Sprint races to set the grid were introduced in 2008, when the 500km Bathurst pre-cursor moved from Sandown to Phillip Island.
A victory in each heat was worth 50 points, with the main race then paying 200 for a win.
Across four years at Phillip Island, each car had to make a pitstop in one of the two sprints, with a mixture of full-timers and co-drivers starting each race.
For the Sandown 500's return in 2012, those pitstops were scrapped and dedicated races for full-timers and co-drivers allocated.
Points were then dropped in 2013, with the event's full 300 awarded based on the Sunday results.
Reynolds topped regular ARMOR ALL Qualifying at Sandown in 2017, with Youlden then winning the co-drivers' Race for the Grid, but neither feat entered the Supercars record book.
Last weekend, they did claim an ARMOR ALL Pole when Reynolds won second Race for the Grid, but Reynolds feels the 20-lap races should be worth points.
"Pole position's cool," he said. "We got pole last year but we didn't get a credit for it.
"This year we got the one that matters.
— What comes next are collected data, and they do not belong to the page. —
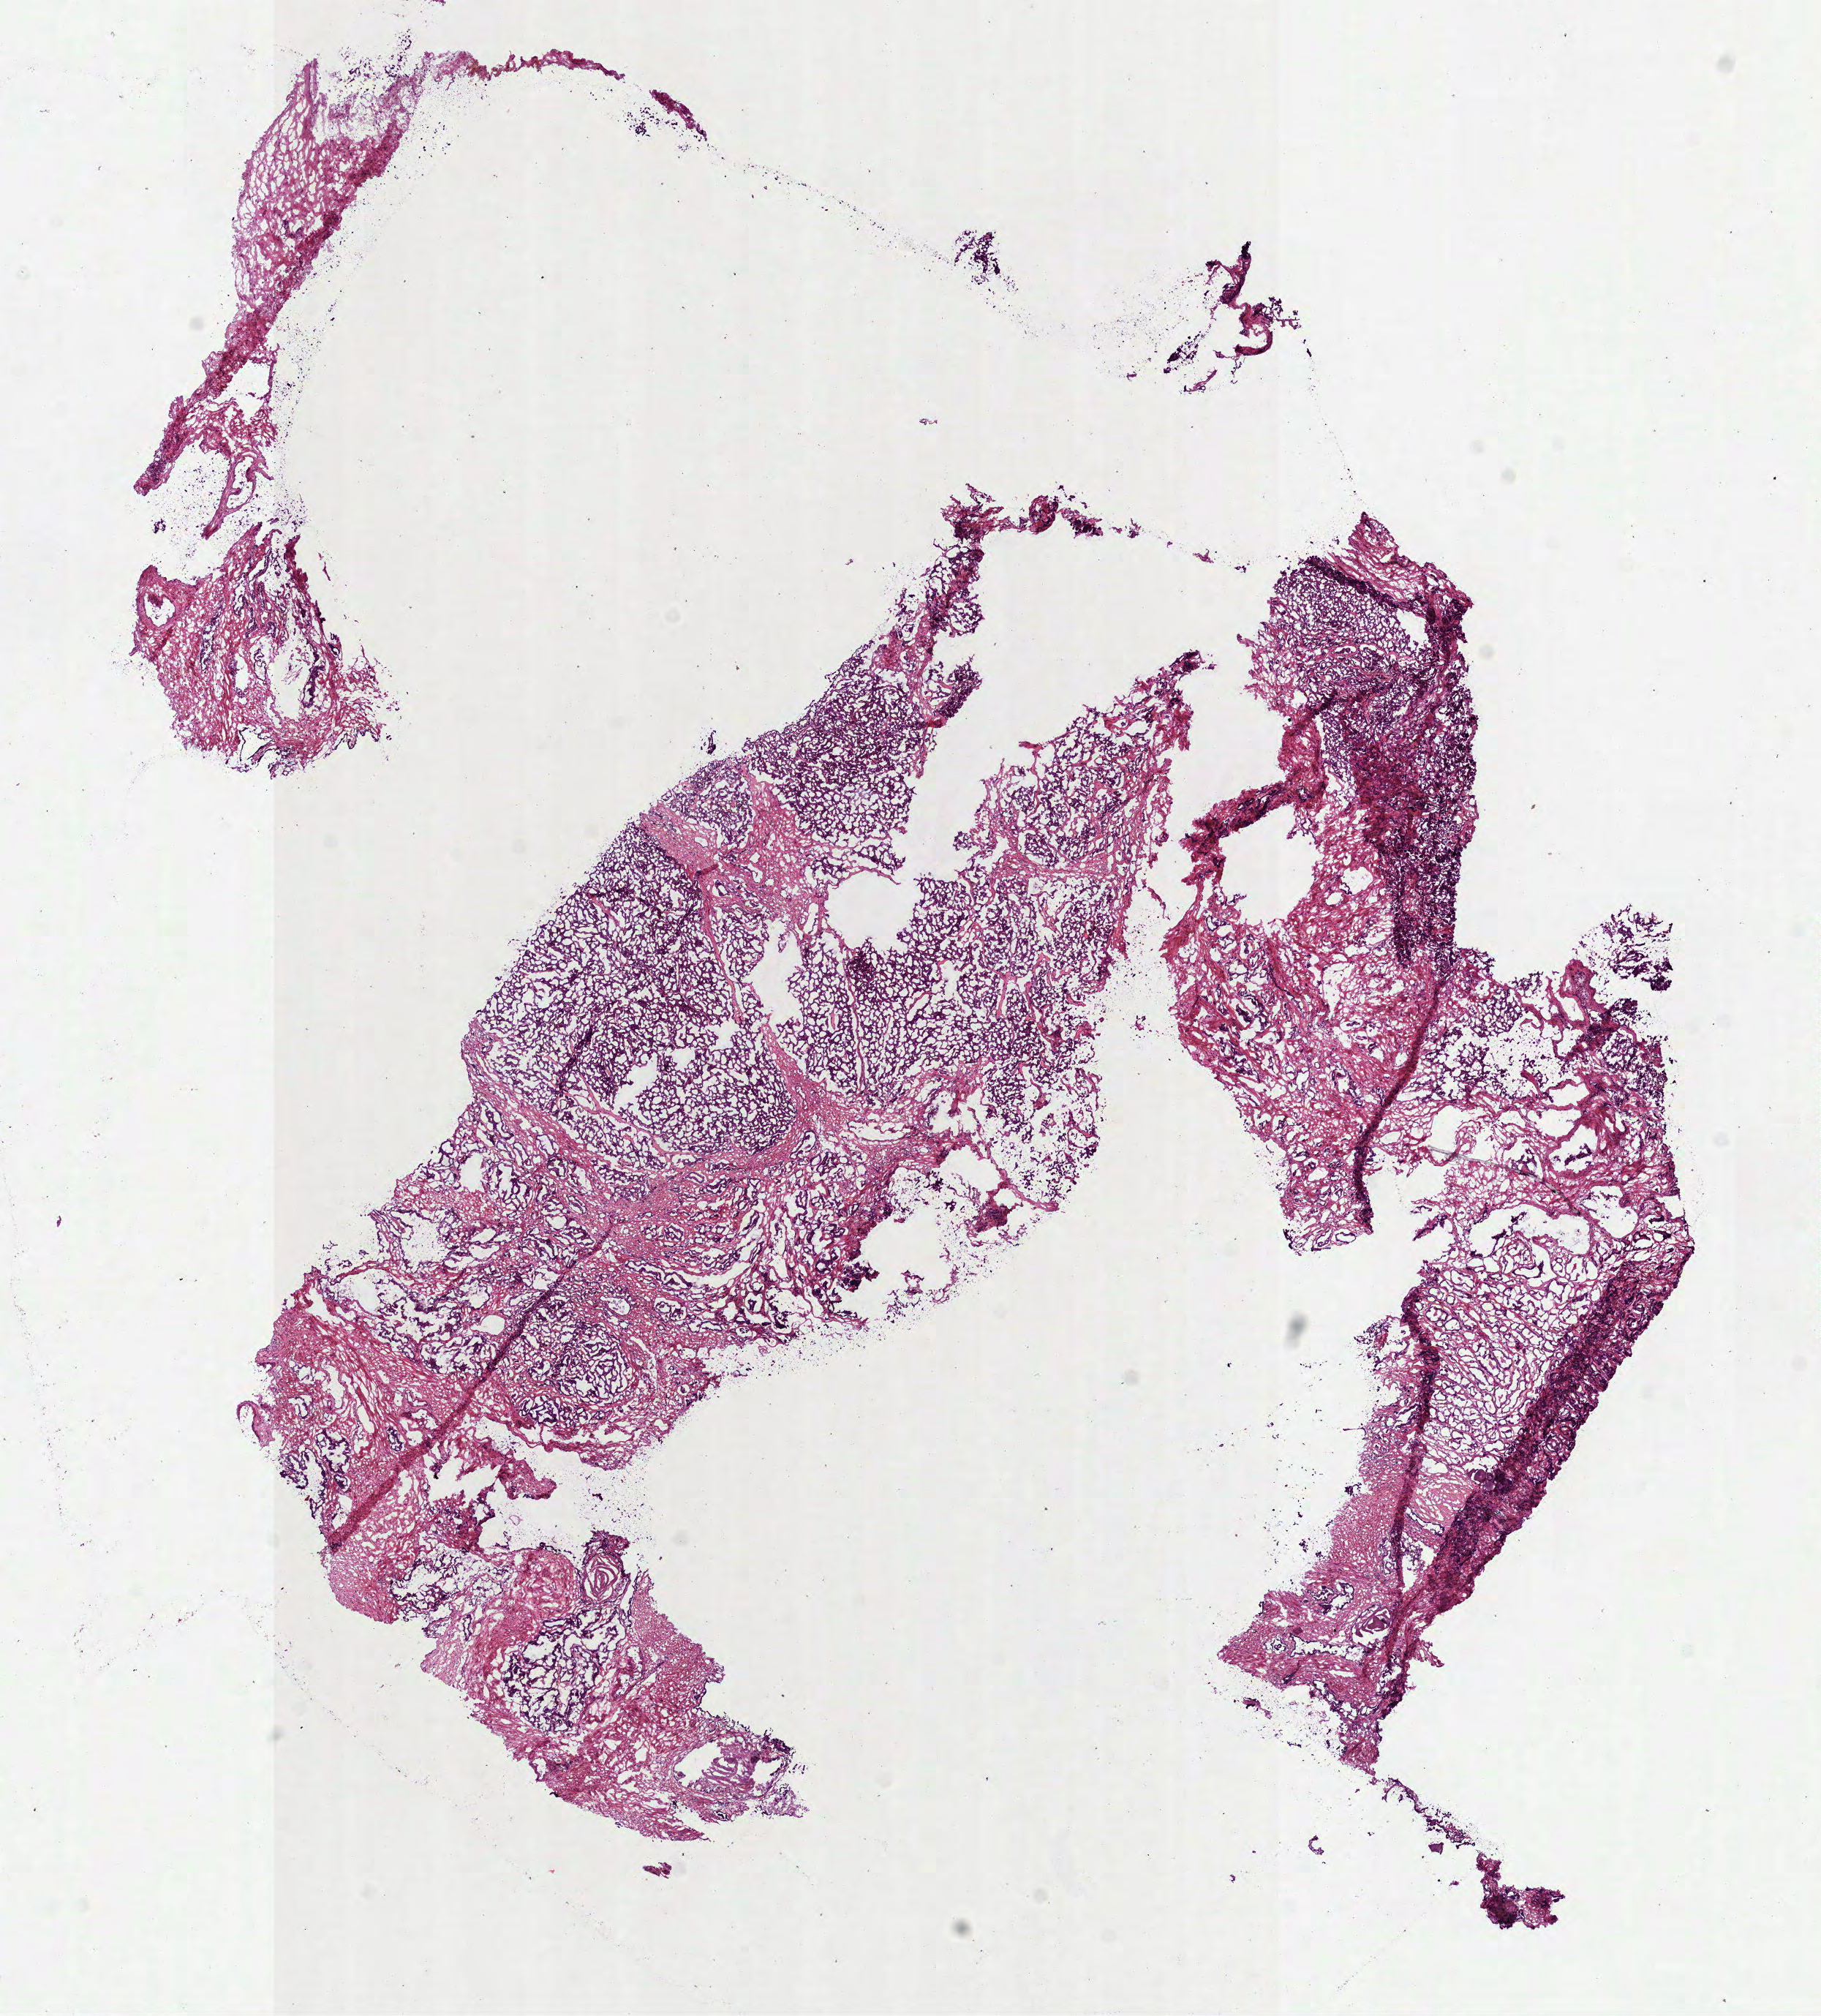
Whole-slide histology image, H&E-stained, a low-resolution overview of the entire scanned area, about 10.0 x 11.1 mm (acquisition: 40x scan), frozen section from the bottom of the tissue portion, sample: primary tumour, prostate. Male patient; age at initial diagnosis 61 years. Gleason score: 7 (4+3). Composition of this section per pathologist review: tumour cells 75%, tumour nuclei 70%, normal cells 5%, stromal cells 20%, necrosis 0%. Infiltration values recorded for this section: lymphocyte infiltration 2%, monocyte infiltration 0%, neutrophil infiltration 0%.
Pathologic diagnosis: Acinar cell carcinoma (prostate gland). Lymph nodes positive (case pathology): 0 of 15 examined. Laterality: bilateral.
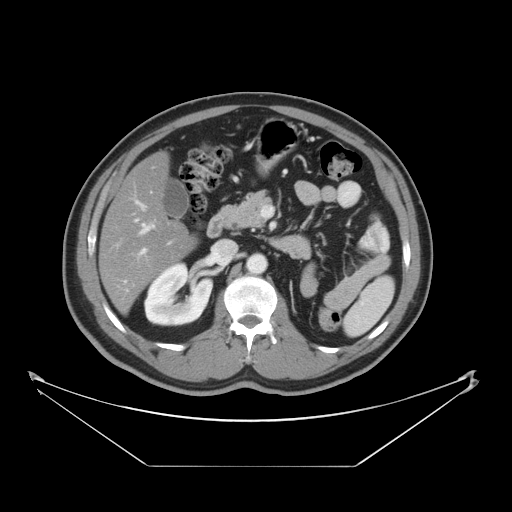
Contrast-enhanced abdominal CT, one axial slice. Slice 21 of 46 in the series (ordered by position). Soft-tissue window (W 400 / L 40 HU). 5 mm slice thickness. 512 × 512 image matrix. From the clinical record (not read from this slice): patient: male, age 80 years at operation; diagnosis: colorectal cancer liver metastases, imaged before liver resection; multiple liver metastases: no.
Outlined on this slice (manually delineated by an expert):
- hepatic veins: bounding box (x1, y1, x2, y2) in pixels: (135, 219, 149, 232)
- liver: (101, 154, 194, 311)
- planned liver remnant (the part of the liver to remain after resection): (101, 154, 194, 311)
- portal vein (with intrahepatic branches): (141, 204, 146, 253)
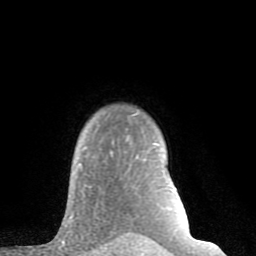
Breast MRI (dynamic contrast-enhanced), one axial slice; position 67 of 80 along the scan axis; cropped to one breast; dynamic contrast-enhanced series, time point 2 of 8 at this slice position (early post-contrast); 1.5 T; TE 2.6 ms, TR 6 ms; 2 mm slice thickness; 256 × 256 image matrix, field of view 160 × 160 mm. Female patient.
Structures marked on this image (semi-automatically segmented with operator editing):
- enhancing-tissue mask used for the functional tumour volume (all voxels passing the contrast-enhancement thresholds inside the analysis volume; usually the tumour): bounding box <70,137,158,218> (left, top, right, bottom; pixels)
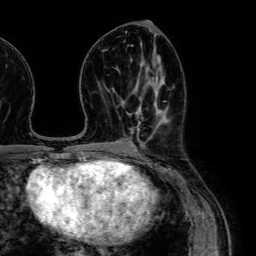
Breast MRI (dynamic contrast-enhanced), one axial slice; position 33 of 64 along the scan axis; cropped to one breast; dynamic contrast-enhanced series, time point 2 of 7 at this slice position (early post-contrast); 1.5 T; TE 2.6 ms, TR 5.2 ms; 256 × 256 image matrix, field of view 230 × 230 mm. Female patient.
Outlined on this slice (semi-automatically segmented with operator editing):
- enhancing-tissue mask used for the functional tumour volume (all voxels passing the contrast-enhancement thresholds inside the analysis volume; usually the tumour): box from (x=134, y=90) to (x=158, y=150) px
It's an odd system, though.
"It shouldn't be pole, it should be qualifying plus two races, they used to give us a small amount of points for [the races].
"Give it something. It doesn't have to be 60 [per race], it could even be 30.
"Qualifying is timed practice, but then we do qualifying races, which is kind of weird."
Nissan Motorsport won the first Sandown sprint, with co-driver Aaren Russell in Andre Heimgartner's regular Altima, leading Youlden home.
While a second victory for Nissan in 2018, and first in Supercars for Russell, will not be formally recognised, team manager Scott Sinclair does not share Reynolds' view.
"I don't think it needs to have points, to be honest," he said.
"I don't think it's a great idea to have your co-driver racing solely for points.
"I'm all for the co-driver and main driver allocating points, but I don't necessarily think the co-drivers alone need to be having a race that involves points."
Acknowledging recognition of the result will fade, Sinclair said his outfit is proud to have got the job done with Russell in a dry-wet race.
"That's one of those funny races, in two or three months everyone will have forgotten about it because it didn't mean a whole lot," he added.
"But the message within our four walls was at the start of the day, we all had the same opportunity to win that race, 26 cars, and that car #7 was able to get it done.
"That relied on Andre qualifying near the front and then Aaren taking an opportunity when he got it in the wet and tricky conditions under pressure from a lot more experienced guys behind him.
"He didn't put a foot wrong. We're quite proud of that, to be honest, but we understand that it's not Bathurst and it's not the championship.
"At the same time, on that given day, in those conditions, we were able to do the best job. That's satisfying."